Special Investigations
  1. Ultrasound scanning is useful in gallstone, close loop obstruction and intussusception. Focussed high resolution ultrasound useful for appendicitis, diverticulitis.
  2. CT scanning is useful in acute pancreatitis or its compli­ca­tions, localisation of abscesses or detecting abdominal injuries like lacerations or subcapsular haematomas. Dual phase CT scanning with IV contrast may be beneficial.
  1. MRI with gadolinium is advocated if CT is contraindicated.
  1. Endoscopy (upper GI endoscopy or lower GI endo­scopy), sigmoidoscopy or colonoscopy should be reserved for discriminatory use.
  2. MRCP detects biliary source of pancreatitis.
  3. Culdocentesis and culdoscopy.
  4. Angiograms are useful in diagnosing subcapsular rupture of a solid organ or site of obstruction or bleeding in mesenteric vessels (not done routinely).
The clinician must exclude nonsurgical conditions arising from systemic diseases, be it thoracic or abdominal. If no definite diagnosis is established, laparotomy may be the only tool for the ultimate diagnosis. Of course, this has to be undertaken only when ‘wait and see’ policy for an optimum period does not yield any positive inference.
 
TREATMENT OF ACUTE ABDOMINAL PAIN
Successful treatment of acute abdominal pain depends entirely on precise diagnosis, a real challenge, since the list of both surgical and nonsurgical conditions is long, be it intra-abdominal or extra-abdominal. Most often an overlap of pain characteristics is encountered. It is further compounded either by a medical condition mimicking as “acute abdomen” or by its critical catastrophic nature. Hence, the clinician must be alert in identifying the origin of noxious stimulus for pain which may be due to inflammation, spasm, obstruction, or perforation/rupture. Other associated features also contribute substantially to the analysis of pain; be it arising de novo or transgressing from a chronic low type to an acute intense type.
 
Immediate Management
  1. When the diagnosis is in doubt, it is rewarding “to look and see, than to wait and see”; re-examine the abdomen and observe for any progression of symp­toms, without risking undue delay. Simultaneously, appropriate radiological investigation or ultrasound examination may be undertaken.
  2. The opinion of the surgical colleague shall be sought to assess the real need for any immediate surgical intervention, preferably after eliminating medical conditions (avoid unnecessary delay in operation or unjustifiable surgery, which is equally harmful).
  3. Since many acute abdominal conditions are associated with fluid and electrolyte imbalances, appropriate intravenous fluid therapy is instituted, monitoring haemodynamic status. It is better not to give anything orally. Pass nasogastric tube (“Drip and Suck”).
  4. Shock, if present, is treated with inotropic agents when volume replacement fails to restore adequate circulation (Vital signs are to be monitored. Refer to Chapter titled ‘Shock’).
  5. Analgesics: Narcotic analgesics must be withheld, pending diagnosis, since the valuable diagnostic signs may be masked, delaying the necessary therapy. Analgesics without sedation may be considered. However, the pitfall of disappearance of pain, worsening the disease and endangering patient’s life must be kept in mind while offering symptomatic relief for pain. The temptation is better resisted.
  6. Antispasmodics: If the pain is due to colic and if severe, suitable antispasmodics like atropine, propan the line, hyoscine, dicyclomine, drotaverine are beneficial. It should be borne in mind that disappear­ance of pain may mislead the clinician and in the meanwhile, the disease may worsen.
  7. If acid peptic disease is suspected, antacids, H2 receptor antagonists, proton pump inhibitors and/or anticholinergics may be considered.

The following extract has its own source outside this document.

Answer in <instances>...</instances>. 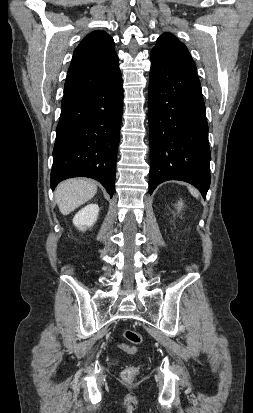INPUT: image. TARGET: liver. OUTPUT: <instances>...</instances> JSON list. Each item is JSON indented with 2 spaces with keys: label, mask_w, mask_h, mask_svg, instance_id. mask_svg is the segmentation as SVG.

  8. Nasogastric tube is inserted for decompression so as to prevent any further distension or aspiration pneumonia during anaesthesia. Fluid aspirated continuously must be measured for purposes of optimum fluid administration. (In paralytic ileus fluid is yellow and of less quantity, i.e. 1-2 L/d as against intestinal obstruction, it is dark brown or black and or more quantity. It is to be managed with appropriate fluid and electrolyte replacement).

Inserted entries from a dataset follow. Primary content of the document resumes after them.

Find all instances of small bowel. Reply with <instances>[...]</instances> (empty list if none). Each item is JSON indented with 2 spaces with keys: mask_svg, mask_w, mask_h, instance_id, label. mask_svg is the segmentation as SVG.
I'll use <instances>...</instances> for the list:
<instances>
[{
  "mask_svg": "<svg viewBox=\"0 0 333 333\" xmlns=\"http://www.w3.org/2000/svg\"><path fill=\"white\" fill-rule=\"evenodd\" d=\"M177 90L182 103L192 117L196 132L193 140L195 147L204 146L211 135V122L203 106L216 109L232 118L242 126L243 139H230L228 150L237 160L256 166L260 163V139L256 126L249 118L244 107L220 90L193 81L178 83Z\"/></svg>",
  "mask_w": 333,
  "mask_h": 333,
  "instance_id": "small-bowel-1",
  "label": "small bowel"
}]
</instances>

  9. If any history of constipation is forthcoming, flatus tube is passed or soap and water enema considered. No purgatives shall be given.
  10. Antibiotics: They are better withheld till diagnosis is fairly settled, since they may conceal the true perspective of the disease or even its complications.
 
SPECIFIC TREATMENT FOR SPECIFIC DISEASES
 
Intra-abdominal
 
Inflammations
Acute peritonitis: Treatment of peritonitis depends upon whether it is primary (spontaneous) which is rare, or secondary to acute infection or perforation of viscus, and includes control of infection, correction of fluid imbalance, 12restoring, normal intestinal motility and maintaining nutrition.
  1. Preoperative supportive measures are:
    1. Bed rest in Fowler position.
    2. Start appropriate fluid therapy immediately (normal saline and/or Ringer lactate); parenteral feeding may be required.
    3. Associated shock should be combated (oxygen therapy with or without inotropic agents).
    4. Nasogastric suction to be done. Nothing is given by mouth. Oral intake is allowed only when suction is discontinued.
    5. Establish adequate urinary output (fluid requirements are to be estimated from the urinary output and nasogastric aspirations).
    6. Effective antibiotics are initiated as soon as the diagnosis is made (blood cultures may be obtained and type-specific antibiotic better administered).
    7. Analgesics: Narcotic analgesics like morphine are valuable once diagnosis is definite.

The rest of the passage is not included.